→ **Information given**:

:::::

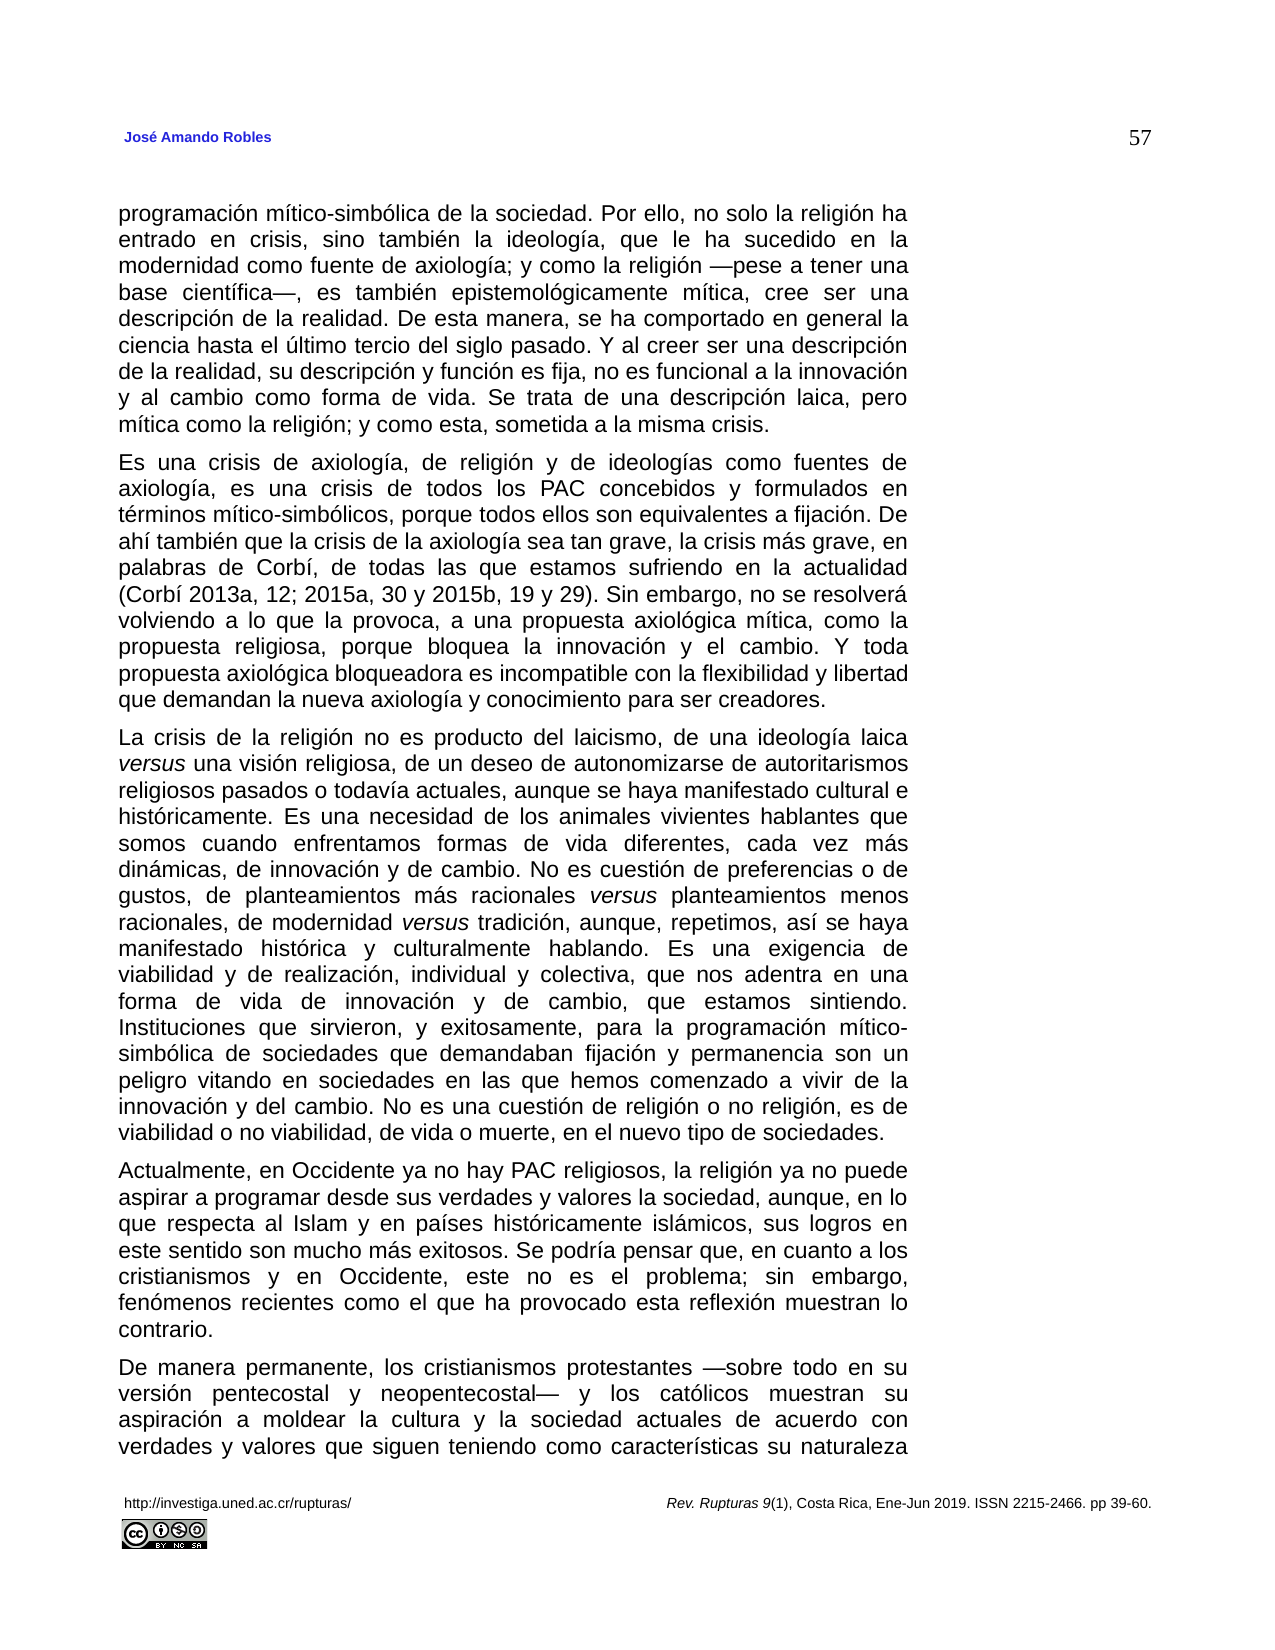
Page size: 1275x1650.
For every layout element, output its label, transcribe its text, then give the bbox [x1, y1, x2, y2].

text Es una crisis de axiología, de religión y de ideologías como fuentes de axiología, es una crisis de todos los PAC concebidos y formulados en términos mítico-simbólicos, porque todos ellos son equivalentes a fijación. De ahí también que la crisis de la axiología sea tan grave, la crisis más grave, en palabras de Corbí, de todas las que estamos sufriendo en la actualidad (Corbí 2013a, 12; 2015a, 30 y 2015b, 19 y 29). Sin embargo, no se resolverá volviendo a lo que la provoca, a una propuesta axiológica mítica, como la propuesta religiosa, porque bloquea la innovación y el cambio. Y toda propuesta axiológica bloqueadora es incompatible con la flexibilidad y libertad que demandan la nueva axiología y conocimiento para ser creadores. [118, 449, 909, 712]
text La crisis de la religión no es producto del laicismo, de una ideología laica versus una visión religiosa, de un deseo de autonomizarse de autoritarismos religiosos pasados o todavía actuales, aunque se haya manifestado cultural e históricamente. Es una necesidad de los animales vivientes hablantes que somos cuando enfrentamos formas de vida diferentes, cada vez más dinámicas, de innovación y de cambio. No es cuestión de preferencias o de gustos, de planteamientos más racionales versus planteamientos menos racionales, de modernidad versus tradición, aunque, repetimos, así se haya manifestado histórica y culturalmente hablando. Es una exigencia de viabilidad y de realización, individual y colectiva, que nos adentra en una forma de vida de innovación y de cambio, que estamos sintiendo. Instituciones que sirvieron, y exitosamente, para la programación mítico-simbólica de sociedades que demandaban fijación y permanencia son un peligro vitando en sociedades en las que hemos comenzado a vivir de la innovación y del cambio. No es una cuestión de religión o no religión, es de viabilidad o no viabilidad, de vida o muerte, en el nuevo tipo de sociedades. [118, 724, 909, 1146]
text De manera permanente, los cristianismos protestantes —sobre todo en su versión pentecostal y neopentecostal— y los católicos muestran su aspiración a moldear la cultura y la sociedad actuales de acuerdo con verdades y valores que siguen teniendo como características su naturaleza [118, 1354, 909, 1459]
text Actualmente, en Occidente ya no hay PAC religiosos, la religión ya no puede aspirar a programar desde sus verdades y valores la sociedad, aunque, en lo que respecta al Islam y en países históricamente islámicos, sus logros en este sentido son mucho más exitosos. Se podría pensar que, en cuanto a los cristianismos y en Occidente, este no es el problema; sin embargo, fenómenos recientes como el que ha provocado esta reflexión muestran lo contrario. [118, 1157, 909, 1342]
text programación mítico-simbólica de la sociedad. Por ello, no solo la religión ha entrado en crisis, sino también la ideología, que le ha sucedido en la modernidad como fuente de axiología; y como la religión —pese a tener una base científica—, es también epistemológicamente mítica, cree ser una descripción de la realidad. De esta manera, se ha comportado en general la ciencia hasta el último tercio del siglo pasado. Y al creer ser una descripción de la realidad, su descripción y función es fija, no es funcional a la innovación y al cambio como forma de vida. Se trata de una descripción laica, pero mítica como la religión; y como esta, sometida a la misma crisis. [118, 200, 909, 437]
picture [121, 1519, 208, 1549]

:::::

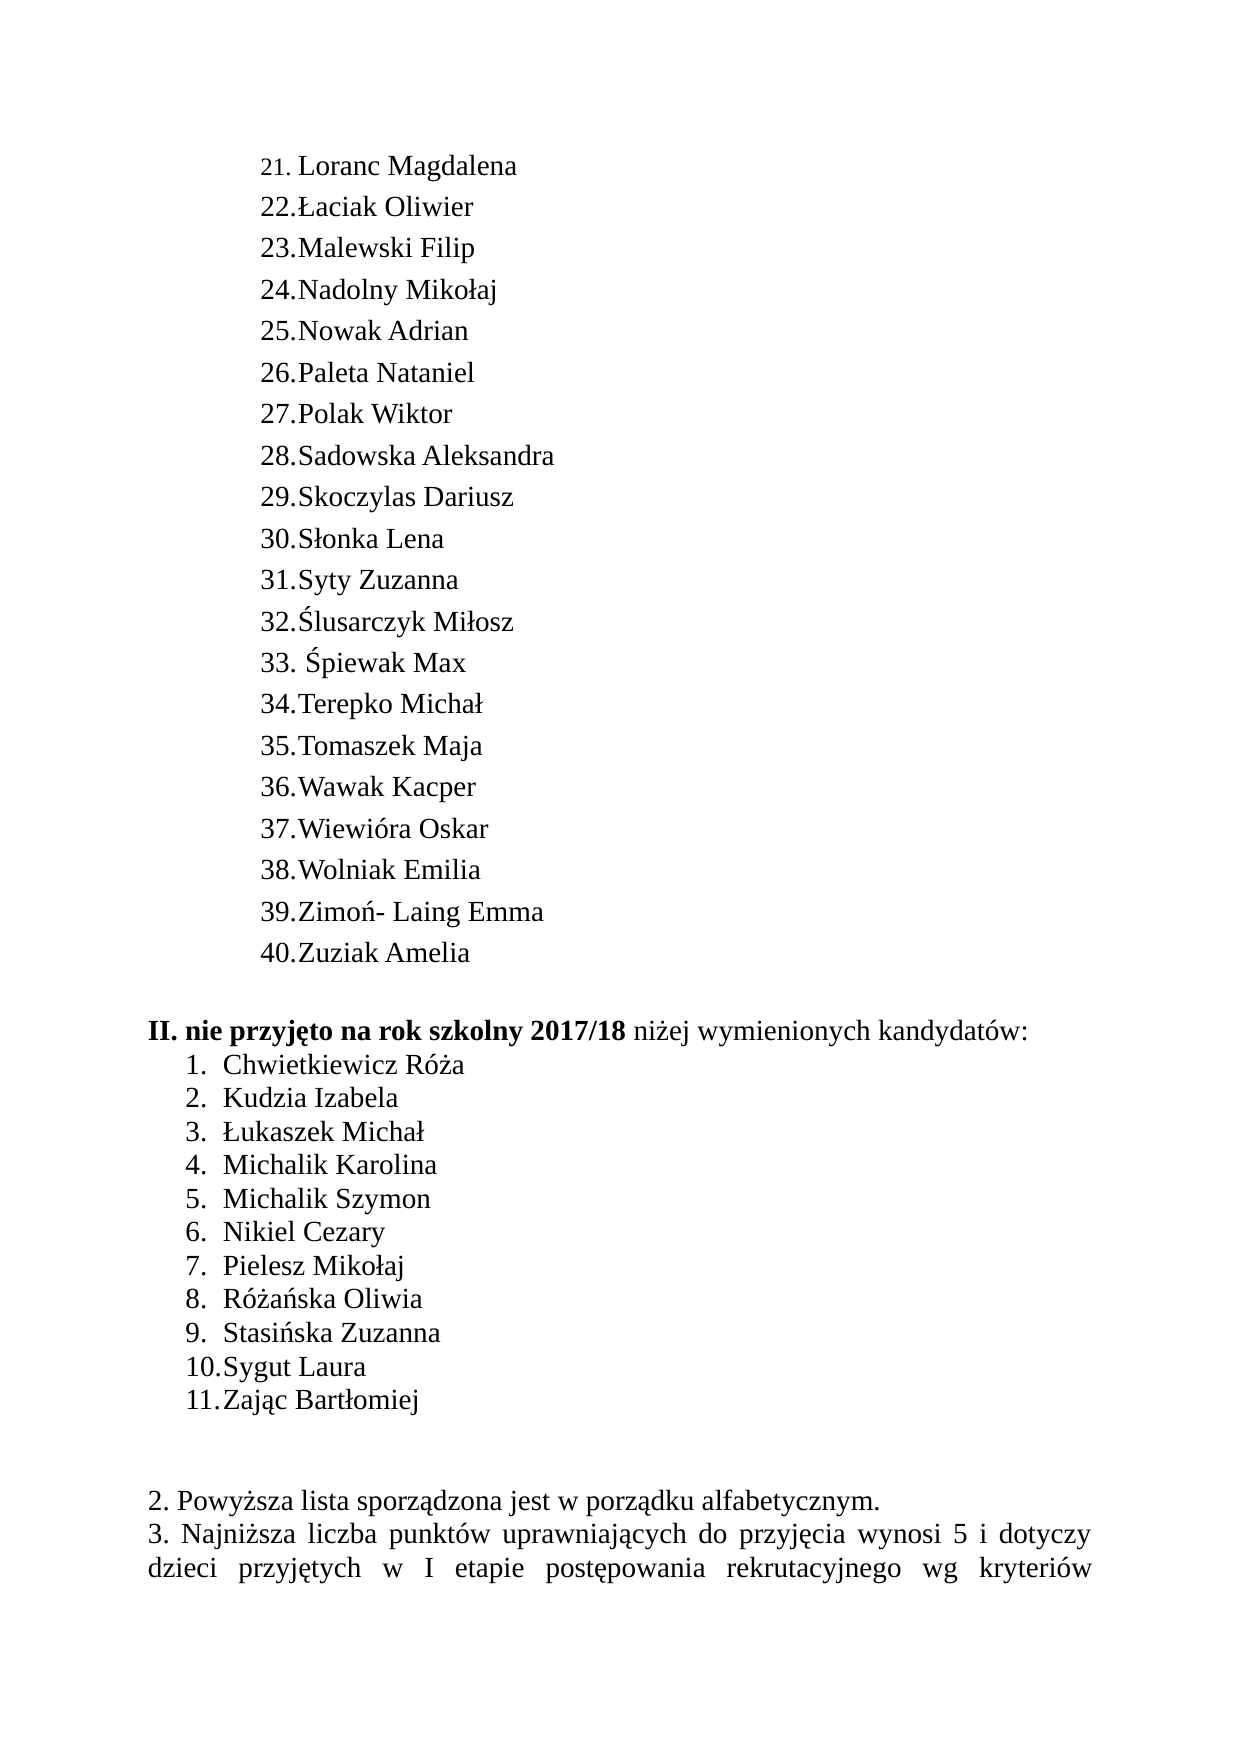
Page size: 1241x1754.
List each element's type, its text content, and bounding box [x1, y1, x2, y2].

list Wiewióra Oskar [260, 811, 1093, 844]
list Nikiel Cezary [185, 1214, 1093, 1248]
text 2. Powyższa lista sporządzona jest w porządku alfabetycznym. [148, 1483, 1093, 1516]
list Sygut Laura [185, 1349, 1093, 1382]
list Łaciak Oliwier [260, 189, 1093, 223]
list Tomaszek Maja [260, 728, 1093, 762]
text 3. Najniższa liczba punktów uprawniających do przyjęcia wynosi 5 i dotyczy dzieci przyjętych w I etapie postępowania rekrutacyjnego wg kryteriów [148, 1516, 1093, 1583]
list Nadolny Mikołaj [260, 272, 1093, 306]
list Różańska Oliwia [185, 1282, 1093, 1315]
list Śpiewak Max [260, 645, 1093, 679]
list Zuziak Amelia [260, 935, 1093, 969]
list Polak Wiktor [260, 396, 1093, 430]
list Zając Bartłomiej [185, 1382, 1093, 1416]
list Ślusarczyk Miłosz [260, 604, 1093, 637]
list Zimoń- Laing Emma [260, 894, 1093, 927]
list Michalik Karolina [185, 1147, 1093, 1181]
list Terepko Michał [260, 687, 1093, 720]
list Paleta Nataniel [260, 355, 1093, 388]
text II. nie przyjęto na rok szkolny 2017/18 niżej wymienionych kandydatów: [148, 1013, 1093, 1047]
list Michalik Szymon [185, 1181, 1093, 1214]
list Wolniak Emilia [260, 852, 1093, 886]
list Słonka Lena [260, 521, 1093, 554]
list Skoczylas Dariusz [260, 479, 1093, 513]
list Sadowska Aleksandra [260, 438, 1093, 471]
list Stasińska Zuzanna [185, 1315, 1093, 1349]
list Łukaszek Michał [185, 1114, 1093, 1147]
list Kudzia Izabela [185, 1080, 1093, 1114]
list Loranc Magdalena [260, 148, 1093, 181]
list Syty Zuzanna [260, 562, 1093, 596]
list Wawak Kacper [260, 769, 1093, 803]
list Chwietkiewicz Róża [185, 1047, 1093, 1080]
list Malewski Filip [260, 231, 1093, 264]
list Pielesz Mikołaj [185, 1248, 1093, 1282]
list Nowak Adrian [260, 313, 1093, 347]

:::::

→ **What you will do**:
Render as a JSON list of strings, one per line and leaving out blank lines, the lines above starting at the one containing "Page size: 1275x1650." and ending at the one containing "For every layout".

→ **Exercise answer**:
[
  "Page size: 1275x1650.",
  "For every layout element, output its label, transcribe its text, then give the bbox [x1, y1, x2, y2]."
]